La pace è sancita anche se LeBron James sa di dover conquistare il suo pubblico sul parquet: “Nel Nordest dell’Ohio nessuno ti regala niente, te lo devi guadagnare. Devi lavorare per ciò che hai. Sono pronto ad accettare la sfida, torno a casa”.
Il titolo e la nuova partenza
In questa storia c’è il lieto fine. LeBron James tredici anni dopo quel draft mantiene la sua promessa. I Cleveland Cavaliers, nel 2016, diventano campioni NBA. Per la prima volta nella loro Storia. Vincono (4-3) recuperando da una situazione quasi disperata (1-3). Nessuno aveva mai compiuto una rimonta simile in finale. James è il miglior giocatore per punti, rimbalzi, assist, palle recuperate e stoppate. Nelle ultime 3 partite segna 109 punti, più di quaranta in gara 5 e 6. In gara 7, quella decisiva, realizza una tripla doppia (27 punti, 11 rimbalzi e 11 assist). È il terzo nella storia del gioco a riuscirci. Il suo grido di gioia, “Cleveland, questo per te”, pronunciato alla Oracle Arena, alla fine dell’ultima sfida contro i Golden State Warriors, spezza l’incantesimo di un’intera città. Un trofeo, che sembrava maledetto, portato a casa dal figlio prodigo, nato per riscrivere il destino di un’intera franchigia.

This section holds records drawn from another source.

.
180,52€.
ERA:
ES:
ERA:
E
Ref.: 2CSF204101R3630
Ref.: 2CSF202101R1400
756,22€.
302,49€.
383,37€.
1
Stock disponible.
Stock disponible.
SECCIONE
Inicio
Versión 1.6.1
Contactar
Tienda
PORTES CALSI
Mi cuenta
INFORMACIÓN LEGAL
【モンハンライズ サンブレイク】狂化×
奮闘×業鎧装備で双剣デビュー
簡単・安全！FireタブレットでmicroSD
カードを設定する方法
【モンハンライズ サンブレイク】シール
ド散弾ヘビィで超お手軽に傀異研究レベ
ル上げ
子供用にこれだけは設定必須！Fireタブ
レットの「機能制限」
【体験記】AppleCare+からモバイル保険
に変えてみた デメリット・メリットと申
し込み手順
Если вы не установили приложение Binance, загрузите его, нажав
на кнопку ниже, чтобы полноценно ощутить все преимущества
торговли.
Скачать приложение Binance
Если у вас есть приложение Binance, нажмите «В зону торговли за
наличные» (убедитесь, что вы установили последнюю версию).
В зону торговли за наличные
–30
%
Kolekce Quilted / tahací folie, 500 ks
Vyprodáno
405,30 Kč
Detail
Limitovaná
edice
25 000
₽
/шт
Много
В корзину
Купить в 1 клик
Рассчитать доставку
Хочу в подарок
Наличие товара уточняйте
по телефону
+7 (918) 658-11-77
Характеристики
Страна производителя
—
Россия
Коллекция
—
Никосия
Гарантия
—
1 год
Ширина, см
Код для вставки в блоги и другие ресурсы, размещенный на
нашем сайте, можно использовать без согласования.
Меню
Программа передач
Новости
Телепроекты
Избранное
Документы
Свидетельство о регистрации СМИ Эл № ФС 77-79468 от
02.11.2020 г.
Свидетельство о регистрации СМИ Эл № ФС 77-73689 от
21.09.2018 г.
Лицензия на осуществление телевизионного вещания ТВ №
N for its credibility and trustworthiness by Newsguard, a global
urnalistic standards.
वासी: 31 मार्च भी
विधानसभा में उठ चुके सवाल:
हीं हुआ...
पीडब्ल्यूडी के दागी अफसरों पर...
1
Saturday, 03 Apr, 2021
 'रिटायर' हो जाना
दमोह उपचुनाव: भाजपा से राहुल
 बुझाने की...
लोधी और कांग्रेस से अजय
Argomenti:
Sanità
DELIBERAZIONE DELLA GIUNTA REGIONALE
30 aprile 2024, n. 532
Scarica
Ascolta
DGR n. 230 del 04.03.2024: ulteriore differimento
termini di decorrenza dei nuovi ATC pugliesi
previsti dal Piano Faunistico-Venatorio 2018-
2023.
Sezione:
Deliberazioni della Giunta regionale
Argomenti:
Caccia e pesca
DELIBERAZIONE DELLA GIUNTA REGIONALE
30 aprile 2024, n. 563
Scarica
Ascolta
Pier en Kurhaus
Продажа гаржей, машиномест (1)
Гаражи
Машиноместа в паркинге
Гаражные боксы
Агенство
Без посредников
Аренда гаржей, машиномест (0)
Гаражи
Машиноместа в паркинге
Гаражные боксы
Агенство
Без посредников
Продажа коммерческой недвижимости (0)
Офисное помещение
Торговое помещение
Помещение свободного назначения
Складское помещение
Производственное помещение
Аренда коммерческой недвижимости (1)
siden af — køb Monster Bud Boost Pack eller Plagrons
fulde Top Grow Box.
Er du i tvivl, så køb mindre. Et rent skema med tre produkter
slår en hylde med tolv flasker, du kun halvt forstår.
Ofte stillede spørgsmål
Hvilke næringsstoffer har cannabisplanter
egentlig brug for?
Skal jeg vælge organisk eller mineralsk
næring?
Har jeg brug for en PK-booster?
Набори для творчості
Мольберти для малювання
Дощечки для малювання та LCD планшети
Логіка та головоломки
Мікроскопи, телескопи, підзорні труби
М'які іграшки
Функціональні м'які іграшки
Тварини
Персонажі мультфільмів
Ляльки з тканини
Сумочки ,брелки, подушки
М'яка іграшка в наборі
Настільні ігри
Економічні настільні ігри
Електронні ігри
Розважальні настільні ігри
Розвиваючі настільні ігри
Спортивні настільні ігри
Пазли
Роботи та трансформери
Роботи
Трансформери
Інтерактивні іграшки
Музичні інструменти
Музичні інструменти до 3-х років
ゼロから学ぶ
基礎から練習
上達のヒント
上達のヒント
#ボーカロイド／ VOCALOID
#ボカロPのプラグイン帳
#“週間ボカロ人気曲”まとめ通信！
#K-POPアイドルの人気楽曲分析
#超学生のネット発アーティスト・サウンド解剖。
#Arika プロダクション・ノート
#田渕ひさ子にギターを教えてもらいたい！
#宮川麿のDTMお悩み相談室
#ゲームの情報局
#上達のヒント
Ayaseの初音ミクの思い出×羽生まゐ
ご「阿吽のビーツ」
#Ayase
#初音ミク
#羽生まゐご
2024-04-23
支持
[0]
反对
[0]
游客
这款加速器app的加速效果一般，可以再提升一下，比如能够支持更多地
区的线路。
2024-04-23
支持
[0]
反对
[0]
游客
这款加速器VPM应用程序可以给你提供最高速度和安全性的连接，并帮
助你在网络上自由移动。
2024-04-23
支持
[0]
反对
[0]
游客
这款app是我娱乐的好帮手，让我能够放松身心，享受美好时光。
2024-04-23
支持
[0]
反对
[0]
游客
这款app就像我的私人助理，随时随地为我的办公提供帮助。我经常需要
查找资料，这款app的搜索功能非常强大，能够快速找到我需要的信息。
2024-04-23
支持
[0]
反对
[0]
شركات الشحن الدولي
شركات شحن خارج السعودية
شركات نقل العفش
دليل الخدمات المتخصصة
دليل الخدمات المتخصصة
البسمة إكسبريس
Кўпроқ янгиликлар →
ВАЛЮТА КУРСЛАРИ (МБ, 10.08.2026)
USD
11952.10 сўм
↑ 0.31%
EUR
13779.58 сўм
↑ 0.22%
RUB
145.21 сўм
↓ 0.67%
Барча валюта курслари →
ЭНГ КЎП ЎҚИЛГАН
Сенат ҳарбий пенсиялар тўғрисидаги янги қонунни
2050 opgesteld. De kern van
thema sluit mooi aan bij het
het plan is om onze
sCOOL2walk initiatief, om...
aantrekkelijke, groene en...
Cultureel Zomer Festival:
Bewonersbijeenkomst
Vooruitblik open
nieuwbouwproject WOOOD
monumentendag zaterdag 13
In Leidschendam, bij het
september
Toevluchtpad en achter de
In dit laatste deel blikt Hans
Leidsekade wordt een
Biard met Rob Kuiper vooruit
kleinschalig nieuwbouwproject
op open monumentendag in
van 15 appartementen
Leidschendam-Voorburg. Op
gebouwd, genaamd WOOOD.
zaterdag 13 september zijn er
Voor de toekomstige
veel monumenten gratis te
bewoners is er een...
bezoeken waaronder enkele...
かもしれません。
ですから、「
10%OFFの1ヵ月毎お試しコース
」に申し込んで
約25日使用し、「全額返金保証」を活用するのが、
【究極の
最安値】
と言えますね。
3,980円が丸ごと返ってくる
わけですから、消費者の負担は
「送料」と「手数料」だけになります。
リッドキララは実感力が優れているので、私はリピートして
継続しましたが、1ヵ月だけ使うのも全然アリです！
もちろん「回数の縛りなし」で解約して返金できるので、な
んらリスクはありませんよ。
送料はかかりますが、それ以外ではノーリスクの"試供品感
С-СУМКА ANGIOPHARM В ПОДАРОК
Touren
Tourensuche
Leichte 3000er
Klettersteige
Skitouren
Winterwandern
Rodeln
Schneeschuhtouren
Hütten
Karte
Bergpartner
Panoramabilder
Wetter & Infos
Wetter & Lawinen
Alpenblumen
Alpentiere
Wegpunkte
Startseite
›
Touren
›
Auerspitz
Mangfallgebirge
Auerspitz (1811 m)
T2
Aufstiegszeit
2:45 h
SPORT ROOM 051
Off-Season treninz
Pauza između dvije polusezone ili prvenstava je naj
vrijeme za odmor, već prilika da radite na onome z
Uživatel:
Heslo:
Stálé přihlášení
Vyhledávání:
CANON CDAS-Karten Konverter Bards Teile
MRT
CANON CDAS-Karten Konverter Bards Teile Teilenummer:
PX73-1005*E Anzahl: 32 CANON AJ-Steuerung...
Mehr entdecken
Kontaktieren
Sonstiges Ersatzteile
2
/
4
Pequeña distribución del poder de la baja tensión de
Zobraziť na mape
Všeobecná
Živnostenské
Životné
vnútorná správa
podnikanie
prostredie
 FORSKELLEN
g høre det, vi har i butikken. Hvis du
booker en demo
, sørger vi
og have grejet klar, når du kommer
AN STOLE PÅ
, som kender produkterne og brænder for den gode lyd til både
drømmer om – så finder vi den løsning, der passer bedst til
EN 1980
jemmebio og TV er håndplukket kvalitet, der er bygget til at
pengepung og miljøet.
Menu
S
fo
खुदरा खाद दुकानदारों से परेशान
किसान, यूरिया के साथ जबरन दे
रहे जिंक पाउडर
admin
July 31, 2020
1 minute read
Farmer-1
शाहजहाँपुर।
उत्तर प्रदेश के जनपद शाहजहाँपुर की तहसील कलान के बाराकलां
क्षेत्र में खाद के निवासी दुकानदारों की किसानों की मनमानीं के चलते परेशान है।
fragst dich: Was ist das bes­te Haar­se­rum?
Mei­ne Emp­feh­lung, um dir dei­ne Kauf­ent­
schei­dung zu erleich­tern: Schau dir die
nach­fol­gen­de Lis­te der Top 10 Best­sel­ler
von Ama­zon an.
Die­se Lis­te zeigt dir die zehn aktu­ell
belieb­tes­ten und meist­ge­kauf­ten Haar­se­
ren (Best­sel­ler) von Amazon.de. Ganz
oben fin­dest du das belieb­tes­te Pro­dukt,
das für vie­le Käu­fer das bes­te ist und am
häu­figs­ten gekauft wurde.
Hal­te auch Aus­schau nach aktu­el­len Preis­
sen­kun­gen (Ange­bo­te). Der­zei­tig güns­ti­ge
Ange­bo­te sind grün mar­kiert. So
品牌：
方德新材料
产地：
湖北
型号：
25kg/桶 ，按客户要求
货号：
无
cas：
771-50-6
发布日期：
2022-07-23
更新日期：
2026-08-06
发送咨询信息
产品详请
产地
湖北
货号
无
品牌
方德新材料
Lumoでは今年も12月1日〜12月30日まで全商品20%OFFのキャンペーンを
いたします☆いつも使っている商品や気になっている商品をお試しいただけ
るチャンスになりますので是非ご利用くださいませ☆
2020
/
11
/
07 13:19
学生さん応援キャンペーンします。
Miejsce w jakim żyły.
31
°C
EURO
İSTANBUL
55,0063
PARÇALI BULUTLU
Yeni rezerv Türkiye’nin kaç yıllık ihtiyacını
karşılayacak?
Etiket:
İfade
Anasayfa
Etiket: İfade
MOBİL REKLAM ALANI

E forse è proprio per questo che ora, dopo altri tre anni, James è pronto a ripartire. A Miami è diventato un vincente. A Cleveland, un eroe. Ora deve consacrarsi come leggenda. E la strada che conduce alla gloria passa per Los Angeles. Ad attenderlo ci sono i derelitti Lakers, incapaci di rialzarsi dopo la partenza del loro prescelto, Kobe Bryant di cui ora James è a caccia dell’eredità. Poco male se in quella lettera rivolta ai tifosi dei Cavs aveva anche detto che: “Ho sempre creduto che sarei tornato a Cleveland e avrei chiuso lì la mia carriera, solo che non sapevo quando sarebbe successo”. Insomma, forse chiuderà la sua incredibile storia lontano dall’Ohio ma stavolta, di sicuro, nessuno brucerà le sue maglie o lo chiamerà traditore. La profezia che ha accompagnato il prescelto si è compiuta e gli eroi, si sa, sono sempre alla ricerca di nuove imprese da compiere.